- [Exercise requirements]:
Beginning with the first line, please return the entries exactly through the line that contains "(Bureau élu par", and leave out all later lines.

- [Data provided]:
+++

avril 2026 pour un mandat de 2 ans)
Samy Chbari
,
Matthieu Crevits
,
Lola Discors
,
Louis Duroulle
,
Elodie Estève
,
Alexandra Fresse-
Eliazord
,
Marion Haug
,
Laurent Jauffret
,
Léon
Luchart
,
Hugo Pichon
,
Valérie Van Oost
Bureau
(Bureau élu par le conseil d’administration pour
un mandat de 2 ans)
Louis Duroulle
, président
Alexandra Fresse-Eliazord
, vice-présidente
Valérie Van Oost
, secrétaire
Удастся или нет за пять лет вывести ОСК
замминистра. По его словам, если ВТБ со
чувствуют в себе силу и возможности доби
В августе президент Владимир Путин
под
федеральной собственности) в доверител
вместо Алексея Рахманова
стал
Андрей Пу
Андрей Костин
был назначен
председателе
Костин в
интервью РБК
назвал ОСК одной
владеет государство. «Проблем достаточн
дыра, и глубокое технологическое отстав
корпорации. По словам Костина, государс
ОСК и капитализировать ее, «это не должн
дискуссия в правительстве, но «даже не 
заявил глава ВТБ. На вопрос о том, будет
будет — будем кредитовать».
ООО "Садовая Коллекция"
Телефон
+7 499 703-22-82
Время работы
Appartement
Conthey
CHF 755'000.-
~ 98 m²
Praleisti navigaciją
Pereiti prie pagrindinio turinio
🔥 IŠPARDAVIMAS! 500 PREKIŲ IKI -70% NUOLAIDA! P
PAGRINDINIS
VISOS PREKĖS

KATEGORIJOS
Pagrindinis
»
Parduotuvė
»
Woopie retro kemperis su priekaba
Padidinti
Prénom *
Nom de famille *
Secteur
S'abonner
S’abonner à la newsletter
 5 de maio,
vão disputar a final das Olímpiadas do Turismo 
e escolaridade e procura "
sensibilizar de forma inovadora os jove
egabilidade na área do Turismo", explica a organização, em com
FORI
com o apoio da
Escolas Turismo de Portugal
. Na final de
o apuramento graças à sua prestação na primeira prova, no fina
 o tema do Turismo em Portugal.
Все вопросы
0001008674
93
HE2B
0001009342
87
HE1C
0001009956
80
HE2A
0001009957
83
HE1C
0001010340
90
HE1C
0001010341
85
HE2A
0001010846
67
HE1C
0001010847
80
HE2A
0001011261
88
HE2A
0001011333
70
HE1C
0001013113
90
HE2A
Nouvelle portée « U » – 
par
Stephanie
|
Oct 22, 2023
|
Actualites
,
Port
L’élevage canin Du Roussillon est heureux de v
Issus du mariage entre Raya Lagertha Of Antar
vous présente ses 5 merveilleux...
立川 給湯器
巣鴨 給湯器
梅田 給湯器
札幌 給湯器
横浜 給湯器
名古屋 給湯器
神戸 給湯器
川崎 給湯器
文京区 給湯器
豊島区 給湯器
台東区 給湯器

+++

- [Output for this exercise]:
avril 2026 pour un mandat de 2 ans)
Samy Chbari
,
Matthieu Crevits
,
Lola Discors
,
Louis Duroulle
,
Elodie Estève
,
Alexandra Fresse-
Eliazord
,
Marion Haug
,
Laurent Jauffret
,
Léon
Luchart
,
Hugo Pichon
,
Valérie Van Oost
Bureau
(Bureau élu par le conseil d’administration pour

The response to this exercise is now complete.